How to claim business tax deductions

To claim business tax write-offs, you’ll need to complete and file your business’ tax return with the IRS. The process can vary depending on the type of business structure you have, but here are the general steps:

Step 1: Gather your financial records and receipts: Keep detailed records of all your business expenses throughout the year, including receipts, invoices, and bank statements.

Step 2: Determine eligible expenses: Review the IRS guidelines to determine which expenses are eligible for tax deductions. Make sure your expenses meet the criteria of being ordinary, necessary, and reasonable.
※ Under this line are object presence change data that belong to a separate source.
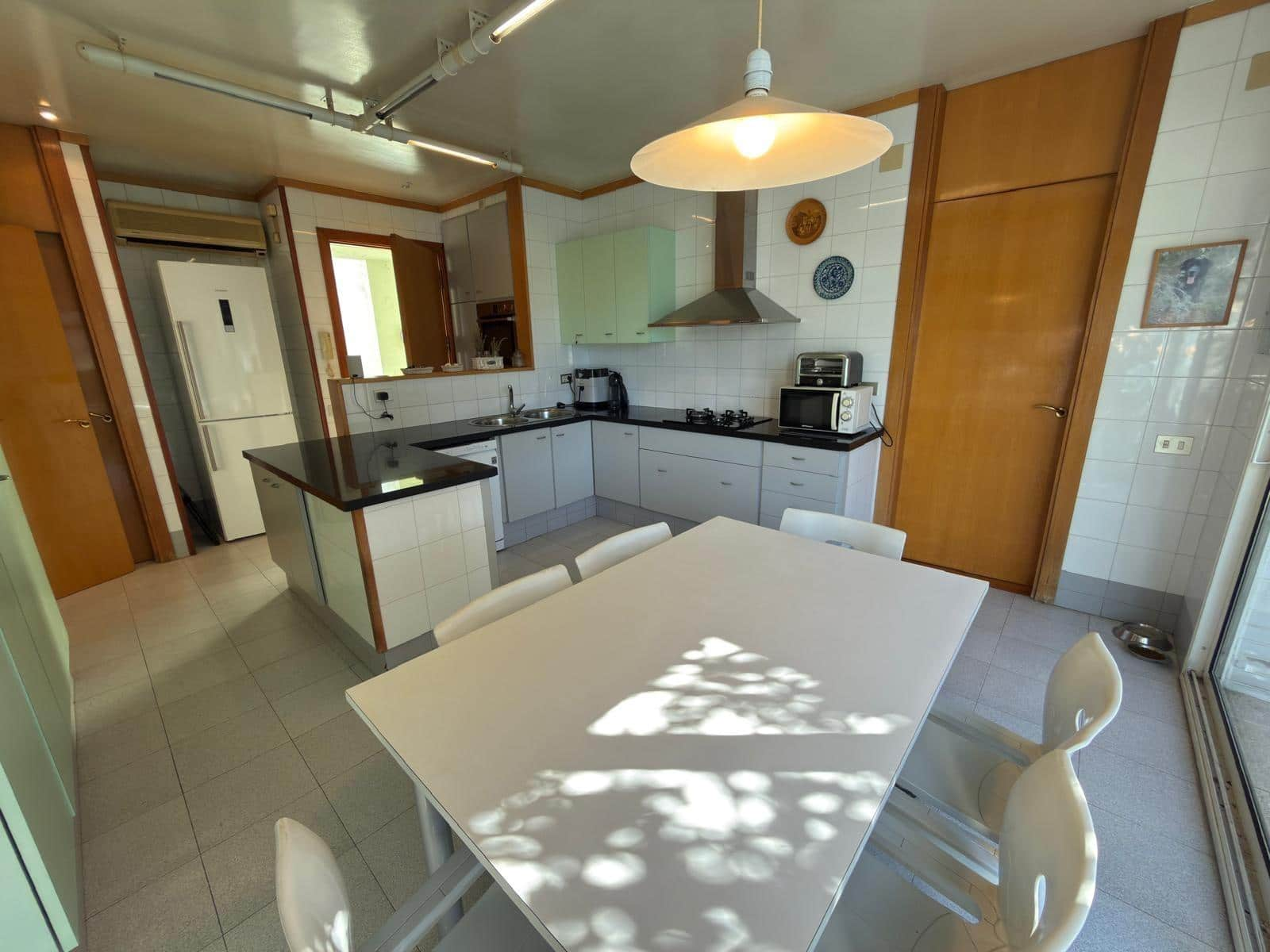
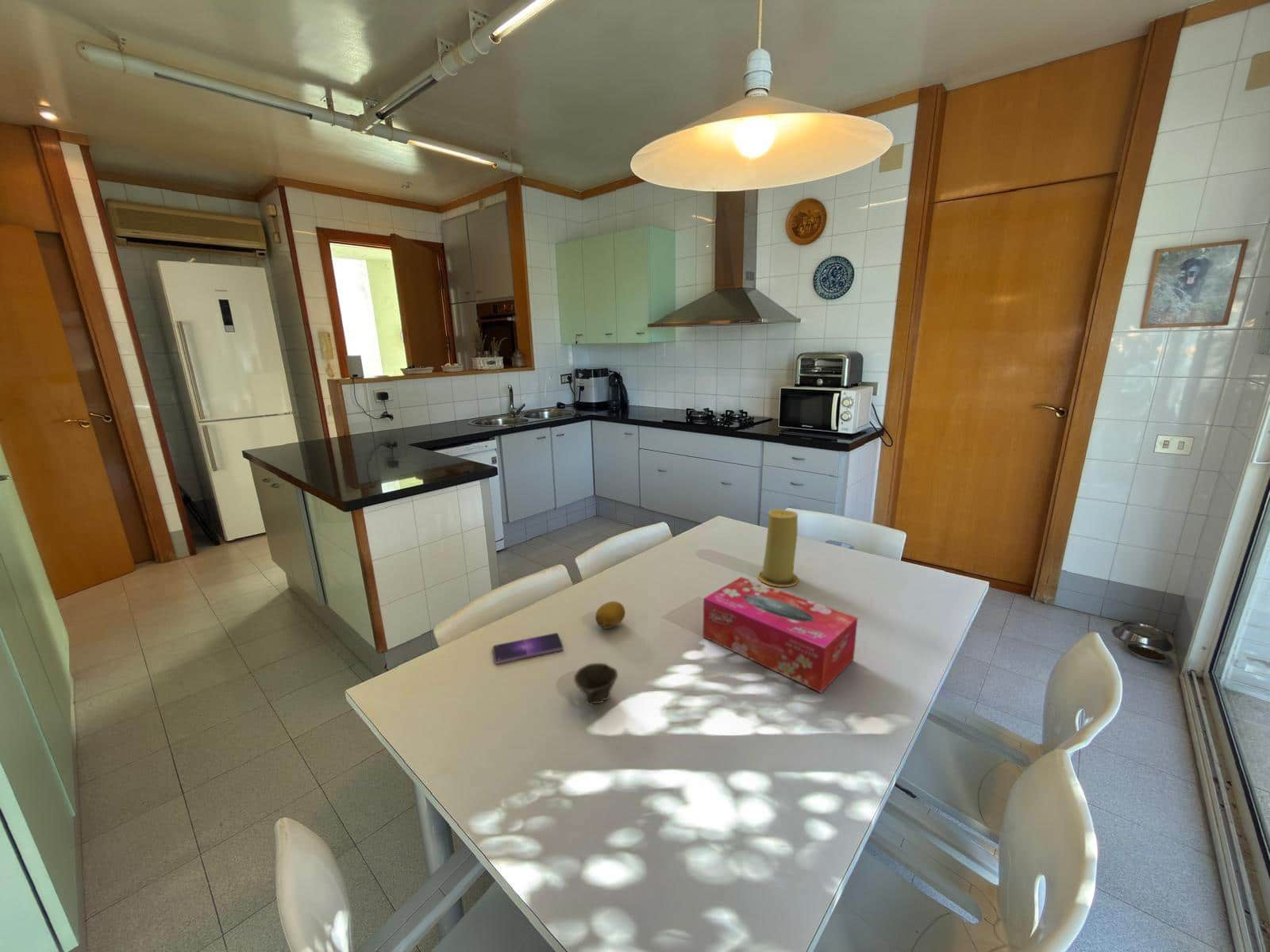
+ cup [573,662,618,706]
+ candle [757,509,800,588]
+ tissue box [702,576,859,693]
+ smartphone [492,632,564,665]
+ fruit [595,601,626,630]
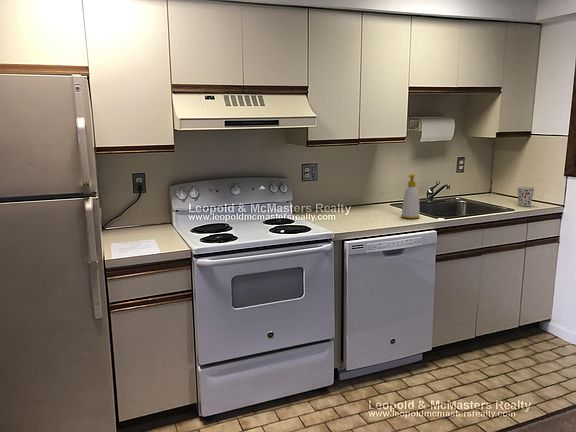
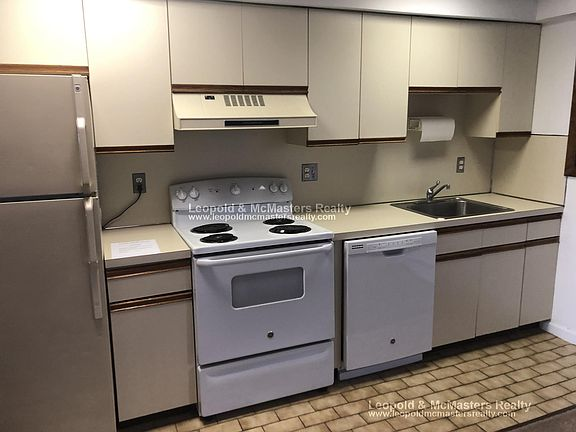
- cup [516,186,536,207]
- soap bottle [400,173,421,220]
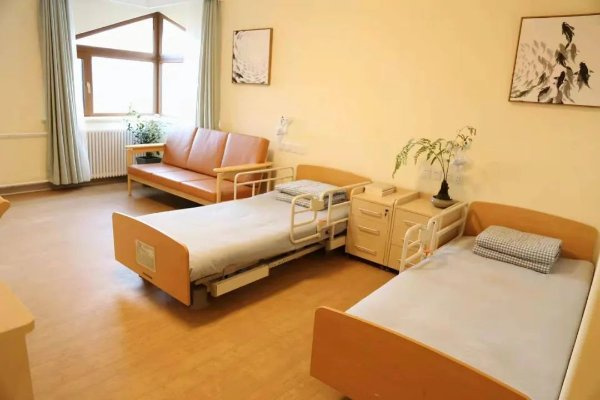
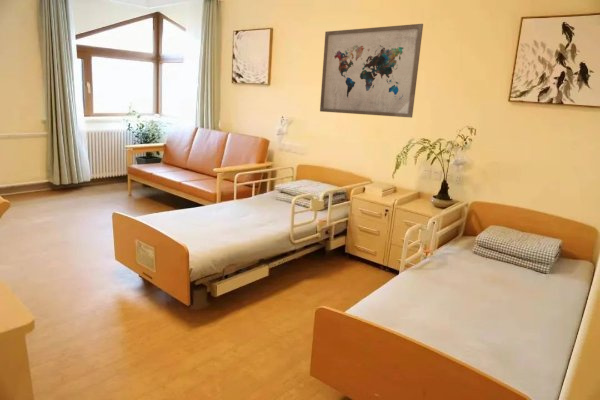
+ wall art [319,23,424,119]
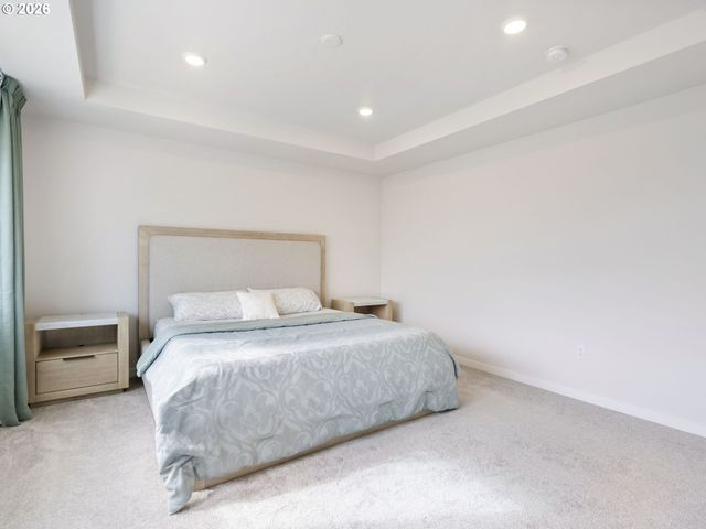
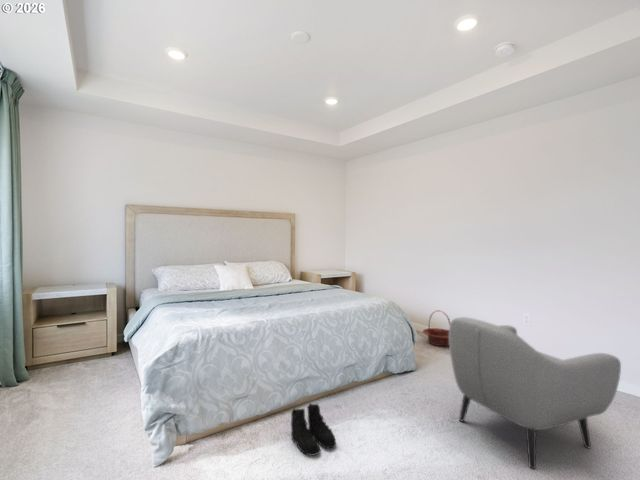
+ boots [290,402,337,457]
+ basket [421,310,451,347]
+ armchair [448,316,622,470]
You can also ask your accountant if you’re unsure.

Step 3: Calculate your taxable income: Calculate your business’ gross income, subtracting eligible business expenses to arrive at your taxable income.

Step 4: Complete and file your tax return: Choose the appropriate tax form for your business structure and fill out the form with your business’ financial information.

Step 5: Claim your tax write offs: On your tax return, list the eligible business expenses you want to claim as tax write offs. The expenses will reduce your taxable income, which will lower your tax liability.